A Characterization Theorem for Equivariant Networks with Point-wise Activations
This work addresses the limitation of point-wise activations in equivariant networks for specific symmetries, with implications for designing models in domains like graph networks and computer vision.
The paper presents a theorem characterizing all combinations of representations, coordinates, and point-wise activations that yield exactly equivariant layers in neural networks, proving that rotation-equivariant networks can only be invariant for connected compact groups and showing trivial representations in disentangled steerable CNNs.
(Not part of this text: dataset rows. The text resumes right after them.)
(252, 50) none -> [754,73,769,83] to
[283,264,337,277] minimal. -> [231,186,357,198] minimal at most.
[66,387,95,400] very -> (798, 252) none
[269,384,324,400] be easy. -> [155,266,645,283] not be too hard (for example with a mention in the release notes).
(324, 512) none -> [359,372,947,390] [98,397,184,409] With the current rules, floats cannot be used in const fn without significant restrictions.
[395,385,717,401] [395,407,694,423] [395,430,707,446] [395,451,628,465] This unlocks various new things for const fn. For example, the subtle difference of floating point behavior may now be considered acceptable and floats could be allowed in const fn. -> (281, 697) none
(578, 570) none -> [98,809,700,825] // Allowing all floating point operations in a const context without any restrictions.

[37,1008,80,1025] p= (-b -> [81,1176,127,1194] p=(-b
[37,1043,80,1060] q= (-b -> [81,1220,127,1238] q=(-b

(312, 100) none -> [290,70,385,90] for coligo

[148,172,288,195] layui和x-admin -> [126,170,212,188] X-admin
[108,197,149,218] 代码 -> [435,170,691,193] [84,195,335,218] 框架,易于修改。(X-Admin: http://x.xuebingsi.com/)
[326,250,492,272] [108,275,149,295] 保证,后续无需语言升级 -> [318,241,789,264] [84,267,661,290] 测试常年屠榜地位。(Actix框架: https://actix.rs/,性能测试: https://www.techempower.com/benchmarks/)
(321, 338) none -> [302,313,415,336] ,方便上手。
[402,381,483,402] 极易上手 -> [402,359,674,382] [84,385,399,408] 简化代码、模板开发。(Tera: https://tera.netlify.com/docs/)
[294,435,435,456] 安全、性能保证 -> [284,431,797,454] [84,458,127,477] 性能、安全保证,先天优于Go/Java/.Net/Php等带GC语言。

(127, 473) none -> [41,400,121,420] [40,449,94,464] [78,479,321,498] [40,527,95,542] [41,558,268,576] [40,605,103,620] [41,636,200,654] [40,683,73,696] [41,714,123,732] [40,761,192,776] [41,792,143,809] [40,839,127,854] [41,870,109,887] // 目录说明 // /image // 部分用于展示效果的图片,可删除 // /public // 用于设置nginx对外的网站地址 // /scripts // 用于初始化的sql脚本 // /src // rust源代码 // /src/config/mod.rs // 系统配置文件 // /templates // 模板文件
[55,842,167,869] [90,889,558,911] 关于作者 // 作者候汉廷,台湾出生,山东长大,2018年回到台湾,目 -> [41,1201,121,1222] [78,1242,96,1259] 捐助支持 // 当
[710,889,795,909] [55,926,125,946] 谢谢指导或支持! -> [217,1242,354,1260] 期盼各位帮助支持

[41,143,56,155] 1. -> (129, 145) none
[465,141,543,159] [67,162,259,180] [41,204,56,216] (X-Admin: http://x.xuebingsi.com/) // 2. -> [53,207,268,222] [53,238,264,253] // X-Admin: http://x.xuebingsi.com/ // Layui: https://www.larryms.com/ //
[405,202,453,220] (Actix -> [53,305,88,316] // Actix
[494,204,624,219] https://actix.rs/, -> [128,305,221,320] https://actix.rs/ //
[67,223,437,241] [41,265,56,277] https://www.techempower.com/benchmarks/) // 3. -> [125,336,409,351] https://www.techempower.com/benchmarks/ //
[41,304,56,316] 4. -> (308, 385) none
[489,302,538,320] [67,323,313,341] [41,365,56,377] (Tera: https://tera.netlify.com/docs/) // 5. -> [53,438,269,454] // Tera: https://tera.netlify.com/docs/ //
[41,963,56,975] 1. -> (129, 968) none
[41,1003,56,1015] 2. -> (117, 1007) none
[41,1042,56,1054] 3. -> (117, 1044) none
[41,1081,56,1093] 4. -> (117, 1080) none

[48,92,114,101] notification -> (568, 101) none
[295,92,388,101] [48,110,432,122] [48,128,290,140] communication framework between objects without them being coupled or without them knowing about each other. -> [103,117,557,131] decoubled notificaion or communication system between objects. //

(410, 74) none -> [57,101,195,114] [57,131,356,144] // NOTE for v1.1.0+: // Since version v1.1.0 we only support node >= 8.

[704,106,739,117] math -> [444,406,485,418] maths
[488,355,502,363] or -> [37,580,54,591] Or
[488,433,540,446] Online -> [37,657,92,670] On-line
Equivariant neural networks have shown improved performance, expressiveness and sample complexity on symmetrical domains. But for some specific symmetries, representations, and choice of coordinates, the most common point-wise activations, such as ReLU, are not equivariant, hence they cannot be employed in the design of equivariant neural networks. The theorem we present in this paper describes all possible combinations of finite-dimensional representations, choice of coordinates and point-wise activations to obtain an exactly equivariant layer, generalizing and strengthening existing characterizations. Notable cases of practical relevance are discussed as corollaries. Indeed, we prove that rotation-equivariant networks can only be invariant, as it happens for any network which is equivariant with respect to connected compact groups. Then, we discuss implications of our findings when applied to important instances of exactly equivariant networks. First, we completely characterize permutation equivariant networks such as Invariant Graph Networks with point-wise nonlinearities and their geometric counterparts, highlighting a plethora of models whose expressive power and performance are still unknown. Second, we show that feature spaces of disentangled steerable convolutional neural networks are trivial representations.